◆ SELECTED EXCERPT:
Content starts

# NLP learning for bot (conservative twitter bot)

In [14]:
import snscrape.modules.twitter as sntwitter
import pandas as pd
import pickle
import random
import seaborn as cb
import json
import numpy as np
import nltk 
from mosestokenizer import MosesDetokenizer 
from nltk import ngrams
from nltk.corpus import stopwords
from nltk.tokenize import TweetTokenizer
import re
import matplotlib.pyplot as plt
import itertools
import collections

## Data scrapping

In [2]:
tweets_con = []

#scrape data and append tweets to list
for i, tweet in enumerate(sntwitter.TwitterSearchScraper('#conservative').get_items()): # declare a username
  if i>50000: #number of tweets you want to scrape
    break
  tweets_con.append([tweet.content]) # declare the attributes to be returned

# creating a dataframe from the list
tweets_con_df = pd.DataFrame(tweets_con, columns=['Text'])

  tweets_con.append([tweet.content]) # declare the attributes to be returned
Tweet 1575223201269006336 contains an app icon medium key '4_1594606217359462401' on app 'iphone_app'/'1142951331', but the corresponding medium is missing; dropping
Tweet 1575223201269006336 contains an app icon medium key '4_1594606217359462401' on app 'ipad_app'/'1142951331', but the corresponding medium is missing; dropping


### Creating json of tweets for preservation

In [3]:
file = open("tweet_con.json",'w')
j = json.dumps(tweets_con, default = str)
file.write(j)
file.close()

### Clean up

In [4]:
def clean_text(txt):
    cleaned = re.sub(r"http\S+","", txt)
    return cleaned

In [5]:
cleaned_text = [clean_text(elements) for elements in tweets_con_df.Text]
tt = TweetTokenizer()
normalize = [tt.tokenize(elements.lower()) for elements in cleaned_text]

In [6]:
nltk.download('stopwords')

[nltk_data] Downloading package stopwords to
[nltk_data]     C:\Users\djona\AppData\Roaming\nltk_data...
[nltk_data]   Package stopwords is already up-to-date!


True

In [7]:
#stop_words = set(stopwords.words('english'))
#stop_words.add('#conservative')

Content ends

◆ DATA SHOWN:
Content starts

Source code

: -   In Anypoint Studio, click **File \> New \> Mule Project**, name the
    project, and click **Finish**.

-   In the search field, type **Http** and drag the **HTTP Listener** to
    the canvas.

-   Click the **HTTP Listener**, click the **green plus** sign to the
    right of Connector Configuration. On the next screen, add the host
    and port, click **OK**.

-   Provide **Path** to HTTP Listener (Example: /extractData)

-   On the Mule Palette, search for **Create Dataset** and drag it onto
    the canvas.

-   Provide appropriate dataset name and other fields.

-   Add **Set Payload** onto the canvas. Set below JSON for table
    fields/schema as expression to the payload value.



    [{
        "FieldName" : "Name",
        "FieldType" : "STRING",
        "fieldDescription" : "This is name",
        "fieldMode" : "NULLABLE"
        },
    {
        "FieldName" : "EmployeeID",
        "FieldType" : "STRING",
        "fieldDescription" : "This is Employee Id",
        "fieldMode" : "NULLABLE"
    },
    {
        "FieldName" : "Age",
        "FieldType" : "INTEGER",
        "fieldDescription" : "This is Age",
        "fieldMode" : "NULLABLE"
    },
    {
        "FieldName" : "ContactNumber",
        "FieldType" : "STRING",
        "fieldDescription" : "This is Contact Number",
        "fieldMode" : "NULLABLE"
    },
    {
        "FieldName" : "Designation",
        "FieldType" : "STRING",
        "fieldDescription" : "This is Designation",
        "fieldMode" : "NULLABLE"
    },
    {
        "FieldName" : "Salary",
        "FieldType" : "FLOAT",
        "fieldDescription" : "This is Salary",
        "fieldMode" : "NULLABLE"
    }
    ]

Content ends

◆ TASK SET:
**1)** In the Twitter bot notebook, what file name are the scraped tweets written to?
**2)** Proceed with the Twitter bot notebook, picking up right after its final line.
The listing has nothing to do with the Twitter bot notebook.

◆ TASK-BY-TASK OUTPUTS:
**1)** tweet_con.json

**2)**
# remove stop words and punctuation
#complete = [[w for w in words if not w in stop_words if w.isalnum()] for words in normalize]
complete = [[w for w in words if w.isalnum()] for words in normalize]

### Ngram splitting

In [31]:
trigram = [list(ngrams(words,3)) for words in complete]
bigram = [list(ngrams(words,2)) for words in complete]
quadgram = [list(ngrams(words,4)) for words in complete]
trigramC = list(itertools.chain(*trigram))
bigramC = list(itertools.chain(*bigram))
quadgramC = list(itertools.chain(*quadgram))
tokenC = list(itertools.chain(*complete))
token_counter = collections.Counter(tokenC)
trigram_counter = collections.Counter(trigramC)
bigram_counter = collections.Counter(bigramC)
quadgram_counter = collections.Counter(quadgramC)
trigram_total = sum(trigram_counter.values())
bigram_total = sum(bigram_counter.values())
quadgram_total = sum(quadgram_counter.values())

In [None]:
bigram_rel_freq = {k: (v / bigram_total)+1 for (k,v) in bigram_counter.items()}
with open("models/bigram_tweet.pkl","wb") as outfile:
    pickle.dump(bigram_rel_freq, outfile)

In [33]:
trigram_rel_freq = {k: (v / trigram_total)+1 for (k,v) in trigram_counter.items()}
with open("models/trigram_tweet.pkl","wb") as outfile:
    pickle.dump(trigram_rel_freq, outfile)

In [None]:
quadgram_rel_freq = {k: (v / quadgram_total)+1 for (k,v) in quadgram_counter.items()}
with open("models/quadgram_tweet.pkl","wb") as outfile:
    pickle.dump(quadgram_rel_freq, outfile)

### Generator based on model

In [35]:
def ngram_gen(seed, num):
    if(num == 2):
        with open("models/bigram_tweet.pkl", "rb") as infile:
            bigrams = pickle.load(infile)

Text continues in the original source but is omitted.